ActionWrapper: You need to override the action (act) method, which can tweak the action passed to the wrapped environment by the agent.

To make it slightly more practical, let's imagine a situation where we want to intervene in the stream of actions sent by the agent and, with a probability of 10%, replace the current action with a random one. It might look like an unwise thing to do, but this simple trick is one of the most practical and powerful methods for solving the exploration/exploitation problem that I mentioned briefly in Chapter 1, What Is Reinforcement Learning?. By issuing the random actions, we make our agent explore the environment and from time to time drift away from the beaten track of its policy. This is an easy thing to do using the ActionWrapper class (a full example is in Chapter02/03_random_action_wrapper.py).

import gym
from typing import TypeVar
import random
Action = TypeVar('Action')
class RandomActionWrapper(gym.ActionWrapper):
    def __init__(self, env, epsilon=0.1):
        super(RandomActionWrapper, self).__init__(env)
        self.epsilon = epsilon

Here, we initialized our wrapper by calling a parent's __init__ method and saving epsilon (the probability of a random action).

    def action(self, action: Action) -> Action:
        if random.random() < self.epsilon:
            print("Random!")
            return self.env.action_space.sample()
        return action

This is a method that we need to override from a parent's class to tweak the agent's actions. Every time we roll the die, and with the probability of epsilon, we sample a random action from the action space and return it instead of the action the agent has sent to us. Note that using action_space and wrapper abstractions, we were able to write abstract code, which will work with any environment from Gym. Additionally, we must print the message every time we replace the action, just to verify that our wrapper is working. In the production code, of course, this won't be necessary.

if __name__ == "__main__":
    env = RandomActionWrapper(gym.make("CartPole-v0"))
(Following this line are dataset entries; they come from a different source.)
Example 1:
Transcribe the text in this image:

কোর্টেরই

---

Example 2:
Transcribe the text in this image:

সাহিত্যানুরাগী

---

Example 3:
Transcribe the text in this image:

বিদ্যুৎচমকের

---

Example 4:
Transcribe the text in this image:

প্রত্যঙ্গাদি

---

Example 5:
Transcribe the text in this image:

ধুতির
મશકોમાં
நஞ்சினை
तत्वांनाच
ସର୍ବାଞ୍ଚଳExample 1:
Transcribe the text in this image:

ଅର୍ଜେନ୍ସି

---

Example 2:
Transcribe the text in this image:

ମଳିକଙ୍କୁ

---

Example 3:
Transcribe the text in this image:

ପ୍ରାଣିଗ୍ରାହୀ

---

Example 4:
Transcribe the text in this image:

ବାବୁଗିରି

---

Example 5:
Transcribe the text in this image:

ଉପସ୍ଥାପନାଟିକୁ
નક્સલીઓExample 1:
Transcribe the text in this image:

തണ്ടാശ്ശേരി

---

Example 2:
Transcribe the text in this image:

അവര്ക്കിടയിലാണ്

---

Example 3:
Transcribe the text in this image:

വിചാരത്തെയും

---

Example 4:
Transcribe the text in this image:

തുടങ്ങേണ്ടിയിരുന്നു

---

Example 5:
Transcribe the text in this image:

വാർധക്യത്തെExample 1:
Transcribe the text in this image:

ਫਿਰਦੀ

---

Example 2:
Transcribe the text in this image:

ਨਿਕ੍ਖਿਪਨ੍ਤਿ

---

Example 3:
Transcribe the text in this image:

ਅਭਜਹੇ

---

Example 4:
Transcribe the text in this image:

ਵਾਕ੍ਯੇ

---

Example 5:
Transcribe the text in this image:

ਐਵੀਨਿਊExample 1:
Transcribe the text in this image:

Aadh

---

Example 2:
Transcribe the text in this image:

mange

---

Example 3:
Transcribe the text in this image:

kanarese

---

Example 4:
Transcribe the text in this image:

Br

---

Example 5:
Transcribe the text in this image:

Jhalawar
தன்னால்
Now it's time to apply our wrapper. We will create a normal CartPole environment and pass it to our Wrapper constructor. From here on, we will use our wrapper as a normal Env instance, instead of the original CartPole. As the Wrapper class inherits the Env class and exposes the same interface, we can nest our wrappers in any combination we want. This is a powerful, elegant, and generic solution.

    obs = env.reset()
    total_reward = 0.0
    while True:
        obs, reward, done, _ = env.step(0)
        total_reward += reward
        if done:
            break
    print("Reward got: %.2f" % total_reward)

Here is almost the same code, except that every time we issue the same action, 0, our agent is dull and does the same thing. By running the code, you should see that the wrapper is indeed working.

rl_book_samples/Chapter02$ python 03_random_actionwrapper.py
Random!
Random!
Random!
Random!
Reward got: 12.00

If you want, you can play with the epsilon parameter on the wrapper's creation and verify that randomness improves the agent's score on average.

We should move on now and look at another interesting gem that is hidden inside Gym: Monitor.

Monitor

Another class that you should be aware of is Monitor. It is implemented like Wrapper and can write information about your agent's performance in a file, with an optional video recording of your agent in action. Some time ago, it was possible to upload the result of the Monitor class' recording to the https://gym.openai.com website and see your agent's position in comparison to other people's results (see the following screenshot), but, unfortunately, at the end of August 2017, OpenAI decided to shut down this upload functionality and froze all the results. There are several alternatives to the original website, but they are not ready yet. I hope this situation will be resolved soon, but at the time of writing, it is not possible to check your results against those of others.

Just to give you an idea of how the Gym web interface looked, here is the CartPole environment leaderboard:

\\192.168.0.200\All_Books\2018\Working_Titles\Books2018\9471_Deep Reinforcement Learning Hands-On\Current-Titles\Chapter02\Graphics\B09471_02_05.jpg

Figure 2.5: The Gym web interface with CartPole submissions

Every submission in the web interface had details about training dynamics. For example, the following is my solution for one of Doom's mini-games:

\\192.168.0.200\All_Books\2018\Working_Titles\Books2018\9471_Deep Reinforcement Learning Hands-On\Current-Titles\Chapter02\Graphics\B09471_02_06.jpg

Figure 2.6: Submission dynamics for the DoomDefendLine environment

Despite this, Monitor is still useful, as you can take a look at your agent's life inside the environment. So, here is how we add Monitor to our random CartPole agent, which is the only difference (the entire code is in Chapter02/04_cartpole_random_monitor.py).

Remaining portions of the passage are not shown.